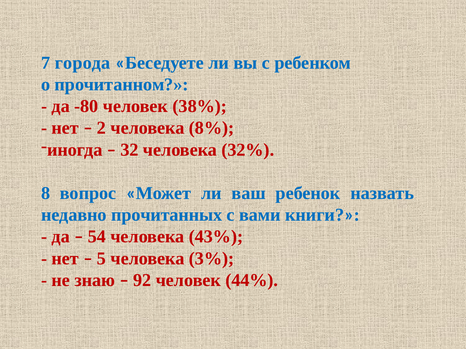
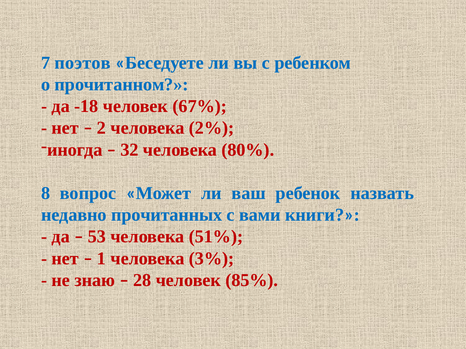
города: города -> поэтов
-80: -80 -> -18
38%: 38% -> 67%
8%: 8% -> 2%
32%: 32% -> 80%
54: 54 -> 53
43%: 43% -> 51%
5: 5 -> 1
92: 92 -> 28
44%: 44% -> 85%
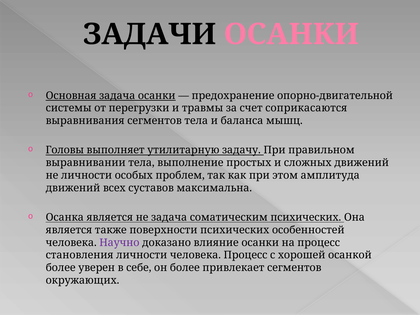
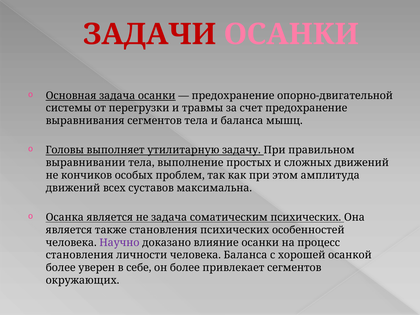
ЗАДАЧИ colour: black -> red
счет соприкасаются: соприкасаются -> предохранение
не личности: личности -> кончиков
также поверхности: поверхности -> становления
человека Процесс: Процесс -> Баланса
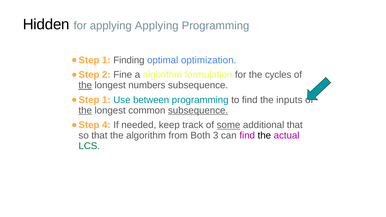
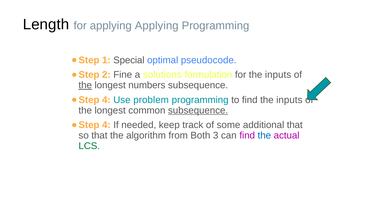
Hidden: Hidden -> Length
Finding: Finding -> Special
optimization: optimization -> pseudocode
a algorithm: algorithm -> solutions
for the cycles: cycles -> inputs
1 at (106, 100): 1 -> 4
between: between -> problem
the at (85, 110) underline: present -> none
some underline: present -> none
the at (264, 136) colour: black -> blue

---

--- PROBLEM STATEMENT ---
Lay out every line of the records above as a Markdown table with a "Row" column for the row number and an "Entry" column for the line, leaving out blank lines. Leave the pictures out of the table.

--- FINISHED EXERCISE ---
| Row | Entry |
|---|---|
| 1 | города: города -> поэтов |
| 2 | -80: -80 -> -18 |
| 3 | 38%: 38% -> 67% |
| 4 | 8%: 8% -> 2% |
| 5 | 32%: 32% -> 80% |
| 6 | 54: 54 -> 53 |
| 7 | 43%: 43% -> 51% |
| 8 | 5: 5 -> 1 |
| 9 | 92: 92 -> 28 |
| 10 | 44%: 44% -> 85% |
| 11 | ЗАДАЧИ colour: black -> red |
| 12 | счет соприкасаются: соприкасаются -> предохранение |
| 13 | не личности: личности -> кончиков |
| 14 | также поверхности: поверхности -> становления |
| 15 | человека Процесс: Процесс -> Баланса |
| 16 | Hidden: Hidden -> Length |
| 17 | Finding: Finding -> Special |
| 18 | optimization: optimization -> pseudocode |
| 19 | a algorithm: algorithm -> solutions |
| 20 | for the cycles: cycles -> inputs |
| 21 | 1 at (106, 100): 1 -> 4 |
| 22 | between: between -> problem |
| 23 | the at (85, 110) underline: present -> none |
| 24 | some underline: present -> none |
| 25 | the at (264, 136) colour: black -> blue |